Is it true that $\sum a_n$ converges $\implies \exists k\in\mathbb{N}$ such that $\forall n\ge k, ~a_n<\dfrac{1}{n}$?

Question

If $\sum a_n$ converges, then $(a_n)\rightarrow 0$ and $a_n<\dfrac{1}{n}$ for infinitely many $n$.
But can we show that $\exists k\in\mathbb{N}$ such that $\forall n\ge k, ~a_n<\dfrac{1}{n}$ ?

If we want to show that the statement is false, we must find a sequence $(a_n)$ such that $\sum a_n$ converges and $a_n\ge \dfrac{1}{n}$, for infinitely many $n$.
If we add the condition that $(a_n)$ is non-negative, does it change the answer ?

Additionally, if $(a_n)$ is decreasing, then I believe the statement is true.
Proof: Since $(na_n)\rightarrow 0$, $\exists k\in \mathbb{N}$ such that, $\forall n\ge k,$ $$|na_n|<1\implies a_n< \dfrac{1}{n}.$$ Note, $(a_n)$ must be a non-negative sequence in this case since $(a_n)$ is decreasing and $(a_n)\rightarrow 0$.

Answer 1

No (for the first question).

Set $$a_{n^2} = \frac{1}{n^2}. $$ Clearly we have $a_k \geq 1/k$ infinitely often.
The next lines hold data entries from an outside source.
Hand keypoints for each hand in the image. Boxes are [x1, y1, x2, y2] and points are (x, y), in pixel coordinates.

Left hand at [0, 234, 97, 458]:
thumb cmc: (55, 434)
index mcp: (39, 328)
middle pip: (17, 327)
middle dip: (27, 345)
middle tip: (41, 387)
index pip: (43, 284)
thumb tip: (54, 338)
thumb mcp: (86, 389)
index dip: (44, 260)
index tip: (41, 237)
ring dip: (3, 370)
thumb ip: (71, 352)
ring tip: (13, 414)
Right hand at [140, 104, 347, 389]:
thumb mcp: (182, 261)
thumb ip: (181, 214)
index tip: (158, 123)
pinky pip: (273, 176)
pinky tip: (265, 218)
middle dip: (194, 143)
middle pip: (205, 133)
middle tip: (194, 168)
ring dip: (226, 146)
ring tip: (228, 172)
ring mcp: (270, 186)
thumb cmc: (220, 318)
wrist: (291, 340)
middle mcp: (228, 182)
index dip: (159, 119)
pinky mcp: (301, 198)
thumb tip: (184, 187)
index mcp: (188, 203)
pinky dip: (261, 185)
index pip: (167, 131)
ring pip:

Then for non-square $k$ just set $a_k$ to be any other non-negative thing else that converges, even $a_k = 0$.

Part of the intuition here is that there are loads and loads of infinite sets $A \subset \mathbb{N}$ that are 'thin enough' for it to be the case that $$\sum_{n \in A} \frac{1}{n} < \infty.$$